La iniciativa fue sometida a referéndum el domingo y logró el respaldo del 67,9% de los votantes. Fue aprobada en todos los cantones sin excepción. Sólo ha habido en la larga historia contemporánea de consultas populares suizas dos referéndums con más síes que éste: el que se hizo en 1993 para declarar festivo el 1 de agosto y el que acordó setenta años antes que todos los tratados internacionales de Suiza fueran sometidos precisamente a referéndum.

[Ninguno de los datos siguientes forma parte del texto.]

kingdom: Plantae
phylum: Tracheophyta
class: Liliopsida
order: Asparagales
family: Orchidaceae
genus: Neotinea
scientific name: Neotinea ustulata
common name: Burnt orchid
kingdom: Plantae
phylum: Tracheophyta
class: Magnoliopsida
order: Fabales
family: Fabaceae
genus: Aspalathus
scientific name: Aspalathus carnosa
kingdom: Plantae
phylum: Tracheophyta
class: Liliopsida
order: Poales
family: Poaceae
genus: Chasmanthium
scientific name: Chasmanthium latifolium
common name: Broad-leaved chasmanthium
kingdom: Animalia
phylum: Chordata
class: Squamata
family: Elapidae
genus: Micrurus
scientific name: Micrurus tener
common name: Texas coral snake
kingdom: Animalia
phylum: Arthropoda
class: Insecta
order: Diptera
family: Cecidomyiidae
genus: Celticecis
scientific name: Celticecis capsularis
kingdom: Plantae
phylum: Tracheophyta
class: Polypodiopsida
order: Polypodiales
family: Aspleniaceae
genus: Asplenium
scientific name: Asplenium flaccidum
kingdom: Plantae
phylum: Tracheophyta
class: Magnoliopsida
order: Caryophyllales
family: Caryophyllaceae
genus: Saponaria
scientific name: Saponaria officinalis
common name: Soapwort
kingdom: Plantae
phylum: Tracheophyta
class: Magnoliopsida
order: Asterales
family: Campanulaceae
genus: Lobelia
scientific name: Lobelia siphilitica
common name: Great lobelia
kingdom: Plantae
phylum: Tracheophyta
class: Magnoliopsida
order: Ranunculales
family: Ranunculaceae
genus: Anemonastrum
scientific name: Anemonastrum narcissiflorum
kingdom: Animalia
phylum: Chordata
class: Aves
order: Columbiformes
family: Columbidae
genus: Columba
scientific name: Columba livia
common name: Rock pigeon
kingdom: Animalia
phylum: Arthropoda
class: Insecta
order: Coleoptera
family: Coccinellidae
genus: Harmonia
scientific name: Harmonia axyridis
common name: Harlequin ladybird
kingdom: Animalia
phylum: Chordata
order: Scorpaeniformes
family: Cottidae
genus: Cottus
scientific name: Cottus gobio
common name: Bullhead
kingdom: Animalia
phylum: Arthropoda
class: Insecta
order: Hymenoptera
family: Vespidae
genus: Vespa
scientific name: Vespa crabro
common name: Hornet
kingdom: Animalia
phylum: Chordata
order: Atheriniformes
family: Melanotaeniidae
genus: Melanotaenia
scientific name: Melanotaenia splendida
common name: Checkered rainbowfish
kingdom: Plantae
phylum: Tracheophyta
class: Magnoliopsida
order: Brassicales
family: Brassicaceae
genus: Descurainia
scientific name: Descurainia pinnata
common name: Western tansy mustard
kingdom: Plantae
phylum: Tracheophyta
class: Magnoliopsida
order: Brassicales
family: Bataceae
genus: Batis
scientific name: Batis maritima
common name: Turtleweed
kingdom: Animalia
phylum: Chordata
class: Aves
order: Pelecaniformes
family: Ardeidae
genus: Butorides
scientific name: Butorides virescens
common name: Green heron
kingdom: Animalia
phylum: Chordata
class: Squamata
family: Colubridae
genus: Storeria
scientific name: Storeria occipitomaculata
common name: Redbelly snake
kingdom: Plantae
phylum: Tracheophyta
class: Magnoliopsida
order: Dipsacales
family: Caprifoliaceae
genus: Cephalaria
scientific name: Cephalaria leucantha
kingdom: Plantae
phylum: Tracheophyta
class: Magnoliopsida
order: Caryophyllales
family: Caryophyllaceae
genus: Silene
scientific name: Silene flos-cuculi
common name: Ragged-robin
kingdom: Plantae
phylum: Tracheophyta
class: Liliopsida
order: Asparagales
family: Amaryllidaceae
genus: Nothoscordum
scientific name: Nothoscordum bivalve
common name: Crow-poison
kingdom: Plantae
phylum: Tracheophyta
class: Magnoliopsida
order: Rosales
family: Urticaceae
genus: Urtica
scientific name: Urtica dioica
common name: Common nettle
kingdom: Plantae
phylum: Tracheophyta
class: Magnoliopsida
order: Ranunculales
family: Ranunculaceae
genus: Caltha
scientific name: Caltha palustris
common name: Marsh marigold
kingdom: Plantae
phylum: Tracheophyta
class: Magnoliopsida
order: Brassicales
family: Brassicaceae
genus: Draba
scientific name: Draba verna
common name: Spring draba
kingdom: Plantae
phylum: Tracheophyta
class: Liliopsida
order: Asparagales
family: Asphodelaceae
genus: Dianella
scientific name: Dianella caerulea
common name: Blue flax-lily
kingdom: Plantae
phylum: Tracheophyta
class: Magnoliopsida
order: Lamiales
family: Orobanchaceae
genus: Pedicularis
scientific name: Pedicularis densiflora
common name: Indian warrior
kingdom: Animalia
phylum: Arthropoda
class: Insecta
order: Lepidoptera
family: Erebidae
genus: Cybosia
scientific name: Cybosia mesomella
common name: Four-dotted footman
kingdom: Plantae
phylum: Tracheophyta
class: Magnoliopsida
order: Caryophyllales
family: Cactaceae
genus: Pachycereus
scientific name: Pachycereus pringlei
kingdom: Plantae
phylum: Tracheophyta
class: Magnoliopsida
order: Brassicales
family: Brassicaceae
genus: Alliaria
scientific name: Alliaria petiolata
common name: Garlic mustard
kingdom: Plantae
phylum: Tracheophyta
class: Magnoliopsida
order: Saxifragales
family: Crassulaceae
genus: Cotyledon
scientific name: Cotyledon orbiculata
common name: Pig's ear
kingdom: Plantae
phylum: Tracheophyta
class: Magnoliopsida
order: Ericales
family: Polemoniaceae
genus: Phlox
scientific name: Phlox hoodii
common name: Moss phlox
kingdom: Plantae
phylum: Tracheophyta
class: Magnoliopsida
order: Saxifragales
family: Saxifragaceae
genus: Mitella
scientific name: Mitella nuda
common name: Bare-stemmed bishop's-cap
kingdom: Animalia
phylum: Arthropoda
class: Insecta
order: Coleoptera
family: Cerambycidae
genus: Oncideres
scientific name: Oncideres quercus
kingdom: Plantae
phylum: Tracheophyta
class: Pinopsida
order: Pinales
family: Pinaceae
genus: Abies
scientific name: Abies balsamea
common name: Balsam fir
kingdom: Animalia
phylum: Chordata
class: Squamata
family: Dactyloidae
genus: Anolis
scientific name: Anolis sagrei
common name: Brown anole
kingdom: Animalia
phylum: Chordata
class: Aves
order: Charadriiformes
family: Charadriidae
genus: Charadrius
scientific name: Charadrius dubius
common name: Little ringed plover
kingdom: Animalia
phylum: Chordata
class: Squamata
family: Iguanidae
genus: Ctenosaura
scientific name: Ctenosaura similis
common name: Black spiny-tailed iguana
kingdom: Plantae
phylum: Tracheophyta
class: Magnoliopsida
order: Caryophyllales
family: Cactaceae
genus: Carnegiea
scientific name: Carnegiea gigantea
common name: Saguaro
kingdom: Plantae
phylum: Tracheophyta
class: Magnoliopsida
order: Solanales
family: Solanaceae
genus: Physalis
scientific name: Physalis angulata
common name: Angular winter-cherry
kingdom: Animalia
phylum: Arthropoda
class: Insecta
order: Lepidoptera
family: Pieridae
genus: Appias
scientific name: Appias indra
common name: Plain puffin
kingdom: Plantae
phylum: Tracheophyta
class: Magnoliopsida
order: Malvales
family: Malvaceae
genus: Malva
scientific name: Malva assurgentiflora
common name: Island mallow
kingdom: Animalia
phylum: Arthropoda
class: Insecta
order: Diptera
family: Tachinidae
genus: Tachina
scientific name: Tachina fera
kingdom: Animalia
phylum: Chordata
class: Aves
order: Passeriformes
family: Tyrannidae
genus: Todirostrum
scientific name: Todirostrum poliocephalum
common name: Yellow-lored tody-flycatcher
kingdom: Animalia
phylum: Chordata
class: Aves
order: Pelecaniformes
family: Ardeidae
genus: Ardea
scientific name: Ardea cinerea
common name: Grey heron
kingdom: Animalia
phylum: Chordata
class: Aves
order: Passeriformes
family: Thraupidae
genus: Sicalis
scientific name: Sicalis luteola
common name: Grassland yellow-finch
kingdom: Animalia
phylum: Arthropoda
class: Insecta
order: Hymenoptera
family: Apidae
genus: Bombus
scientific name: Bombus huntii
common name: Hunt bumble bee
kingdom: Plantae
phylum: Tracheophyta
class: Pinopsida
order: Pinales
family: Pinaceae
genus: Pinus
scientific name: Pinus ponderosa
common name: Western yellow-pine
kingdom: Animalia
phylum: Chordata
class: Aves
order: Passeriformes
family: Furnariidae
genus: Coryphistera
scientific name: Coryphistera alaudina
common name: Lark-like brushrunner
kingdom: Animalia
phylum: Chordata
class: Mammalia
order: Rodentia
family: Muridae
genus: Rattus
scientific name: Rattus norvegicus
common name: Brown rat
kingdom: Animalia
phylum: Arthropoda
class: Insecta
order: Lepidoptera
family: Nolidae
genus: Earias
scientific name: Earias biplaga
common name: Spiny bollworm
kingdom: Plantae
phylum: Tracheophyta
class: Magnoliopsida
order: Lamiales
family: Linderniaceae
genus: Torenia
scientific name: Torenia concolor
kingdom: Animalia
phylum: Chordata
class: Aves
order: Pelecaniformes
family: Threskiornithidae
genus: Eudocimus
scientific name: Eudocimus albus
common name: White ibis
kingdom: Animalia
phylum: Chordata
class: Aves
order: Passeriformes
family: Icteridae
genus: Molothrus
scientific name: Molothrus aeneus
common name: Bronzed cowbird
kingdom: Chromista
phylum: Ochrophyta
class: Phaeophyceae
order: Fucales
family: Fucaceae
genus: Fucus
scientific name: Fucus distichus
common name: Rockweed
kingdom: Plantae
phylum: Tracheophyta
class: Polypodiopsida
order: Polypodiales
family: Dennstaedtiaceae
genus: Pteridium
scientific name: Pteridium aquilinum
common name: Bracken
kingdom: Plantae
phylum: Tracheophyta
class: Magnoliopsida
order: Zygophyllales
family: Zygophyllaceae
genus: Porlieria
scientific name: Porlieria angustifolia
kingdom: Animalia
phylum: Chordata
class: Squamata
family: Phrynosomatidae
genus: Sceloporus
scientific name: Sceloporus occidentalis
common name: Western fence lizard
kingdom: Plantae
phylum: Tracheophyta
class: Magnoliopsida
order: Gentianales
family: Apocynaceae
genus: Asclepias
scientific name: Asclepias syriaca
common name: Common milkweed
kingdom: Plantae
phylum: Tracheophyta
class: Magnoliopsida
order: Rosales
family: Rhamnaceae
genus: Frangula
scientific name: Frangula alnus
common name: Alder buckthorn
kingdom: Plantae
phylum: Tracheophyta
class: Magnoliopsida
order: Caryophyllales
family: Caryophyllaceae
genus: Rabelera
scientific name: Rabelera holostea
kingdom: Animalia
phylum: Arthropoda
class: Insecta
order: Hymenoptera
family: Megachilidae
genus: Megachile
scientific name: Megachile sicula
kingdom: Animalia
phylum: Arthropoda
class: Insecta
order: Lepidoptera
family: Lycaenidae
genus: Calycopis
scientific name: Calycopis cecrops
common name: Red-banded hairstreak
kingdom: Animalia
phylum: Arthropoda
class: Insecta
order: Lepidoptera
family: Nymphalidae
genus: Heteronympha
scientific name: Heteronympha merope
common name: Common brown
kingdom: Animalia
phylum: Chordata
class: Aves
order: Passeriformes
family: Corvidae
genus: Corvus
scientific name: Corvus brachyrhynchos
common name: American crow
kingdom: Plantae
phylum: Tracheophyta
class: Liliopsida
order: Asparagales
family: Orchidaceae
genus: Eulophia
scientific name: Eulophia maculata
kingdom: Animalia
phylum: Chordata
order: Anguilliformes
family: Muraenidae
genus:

Cuando entre en vigor la ley que el Gobierno tendrá que impulsar siguiendo el texto refrendado, serán los accionistas de cada empresa y no los propios directivos los que fijen cada año las remuneraciones de éstos. Quedarán prohibidos los paracaídas dorados, es decir, las remuneraciones millonarias que reciben los consejeros y ejecutivos al dejar la empresa y las primas por la compra o venta de la compañía. Todas las primas a percibir estarán reguladas por los estatutos de las sociedades anónimas afectadas, que son todas las que cotizan en Bolsa. Las penas por incumplimiento pueden ser de hasta tres años de cárcel.

La patronal y los partidos conservadores no han logrado convencer a los mayormente conservadores ciudadanos de Suiza de que la medida significará la huida de cientos de empresas y una pérdida de la competitividad del país. Ha pesado más la irritación, que crece en toda Europa, ante la evidencia de que las élites financieras y empresariales se hacen cada vez más ricas mientras la mayoría de la gente se empobrece.

No sólo ha producido democracia aburrida, chocolate y reloj de cuco. Suiza innova también en el combate contra la cara más obscena y desvergonzada del capitalismo.